Além do mais, os programas de G&T baseados no mérito da cidade estão verdadeiramente abertos a todos os estudantes do distrito e tornaram-se cada vez mais diversificados nos últimos anos.
Mande essas crianças de volta para as escolas designadas e o problema subjacente permanece.
Os nova-iorquinos e os americanos de todo o país prezam o ideal democratizante que a escola pública do bairro representa.
Mas podemos abandonar os arcaicos mapas de zoneamento sem pôr em risco as próprias escolas.
Por exemplo, a cidade poderia mudar para zonas estudantis, garantindo a cada criança oportunidades iguais de matrícula em qualquer escola pública num raio de cinco quilómetros da sua casa.
Se muitas crianças locais solicitassem admissão, a escola realizaria um sorteio.
Isso preservaria a qualidade da vizinhança das escolas, ao mesmo tempo que desfazia esta repreensível manipulação que pune as nossas crianças mais vulneráveis.
Ou poderíamos manter os mapas de zoneamento, mas exigir que cada escola pública reserve 15% das suas vagas para estudantes fora da zona – uma mudança modesta que abriria oportunidades para dezenas de milhares de crianças da cidade.
Nesta era de declínio nas matrículas nas escolas públicas, a maioria das escolas tem espaço para adicionar mais crianças, se ao menos o DOE as deixasse frequentar fora da sua zona.
Veja PS 6 Lillie D. Blake em Manhattan, uma escola cobiçada onde 90% dos alunos leem no nível escolar.

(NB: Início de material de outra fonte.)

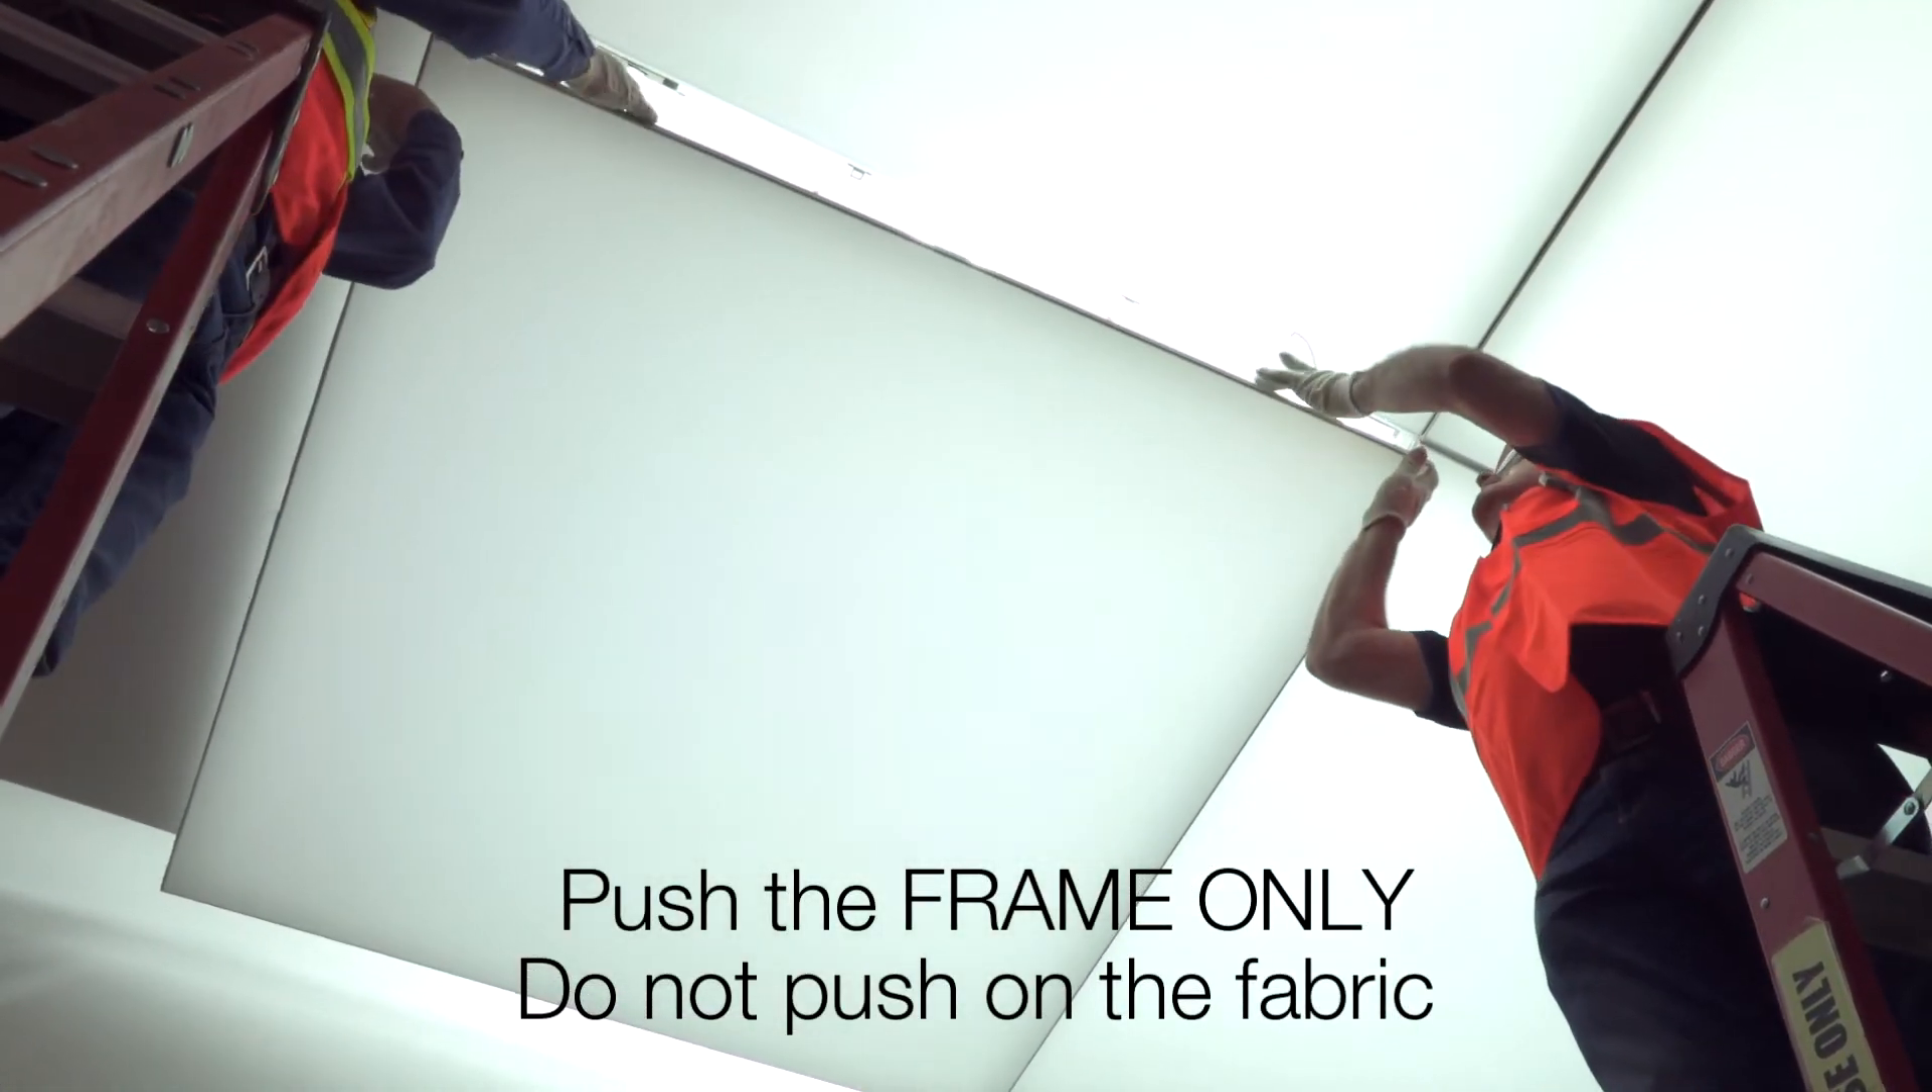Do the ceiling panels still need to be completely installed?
Yes.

Mas o número de matrículas caiu mais de 30% desde 2010 – deixando muito espaço para crianças fora da zona.
Se Mamdani quiser enfrentar a crise de acessibilidade à habitação, e se quiser dar às crianças negras e hispânicas de baixos rendimentos uma oportunidade igual de concretizar o sonho americano, então terá de abordar as políticas que reservam as melhores escolas públicas para aqueles que podem dar-se ao luxo de viver em zonas que preservam a discriminação de décadas passadas.
São os mapas, Sr. Prefeito.
Tim DeRoche é o fundador e presidente da Available to All e autor de “A Fine Line: How Most American Kids Are Kept Out of the Best Public Schools”.